The healthcare industry is hemorrhaging cash and trust, while cybercriminals are still bleeding sensitive patient data from the system. The number of healthcare data breaches caused by hacking is increasing threefold each year, with some 14.6 million patient records stolen in 2016 alone.

Over 81 percent of security breaches overall are a direct result of cybercriminal hacks involving stolen passwords, and all but three of the largest healthcare data breaches in 2017 were a result of password phishing/IT incidents. A weak IT infrastructure results in user credentials falling into the hands of criminals who turn to the dark web where highly-specific patient information, such as medical conditions, prescriptions and Social Security numbers can be sold for as little as a penny per record. In late 2017, investigators found that 1.9 billion stolen passwords and usernames were up for sale. Stolen records are far more valuable to cyber criminals who use them to initiate multiple kinds of fraud, from insurance scams to identity theft, adding up to crimes that cost the U.S. taxpayer billions of dollars per year.

The SEC guidelines are not compulsory, yet many lawmakers have argued that given the major breaches of the past year – from Equifax to WannaCry – the public should expect and demand more transparency about how their personal information is being handled.

A primary care physician can be responsible for overseeing a portfolio of 1,200 to 1,900 patients which can leave many individual accounts vulnerable to attacks. The sheer numbers can make them difficult to secure, especially if passwords are the primary barrier between sensitive data and cyber criminals. A study by Healthcare Informatics Research found that healthcare professionals frequently share passwords amongst staff members, a practice that further puts confidential information at risk.

Beyond insecure, passwords are inconvenient – in a typical healthcare setting, 91 minutes are wasted because of inefficient systems and workflows. On average, healthcare providers log in to workstations and applications 70 times per day and spend an average of only 46 percent of their time on direct patient care. This also places a burden on IT and helpdesk staff as they respond to their most frequent complaint: forgotten passwords.

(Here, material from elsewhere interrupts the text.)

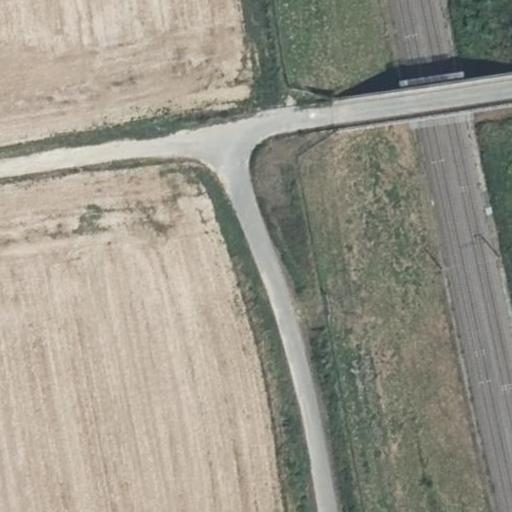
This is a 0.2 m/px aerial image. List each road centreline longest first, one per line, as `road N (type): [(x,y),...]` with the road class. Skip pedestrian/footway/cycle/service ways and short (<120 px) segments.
road 1 (unclassified): [(328,511),(289,330),(226,135),(511,89)]
road 2 (track): [(0,171),(226,135)]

So how can healthcare providers ensure they won’t make the next big “breach” headline? Service providers, businesses and end-users need to universally adopt a multi-faceted approach to identity authentication, moving away from knowledge-based methods where answers can be easily stolen and manipulated. When it comes to adapting to the latest security threats, the healthcare industry is lagging behind, and with the rise of “smart” medical devices which is slated to see the largest growth through 2023, technological developments will continue to place a heavy burden on IT infrastructure.

Authentication can not only rely on what an individual knows, it also needs to consider unique factors that will protect against those trying to impersonate you. Overall, the healthcare industry will better serve the security needs of patients, increase employee productivity, ensure major security and compliance benefits, and save thousands on helpdesk tickets. Investing in and implementing multi-factor authentication solutions within healthcare organizations is not just the logical thing to do – it’s good for business.

We must take a unified step towards modernizing approaches to cybersecurity within the healthcare industry and beyond so that past mistakes are not repeated year in and year out. Industry giants such as Aetna and NH-ISAC have already begun spearheading the #NoPasswords revolution. Now is the time for the healthcare industry to set a precedent for how organizations can assure patient data and confidentiality is secure.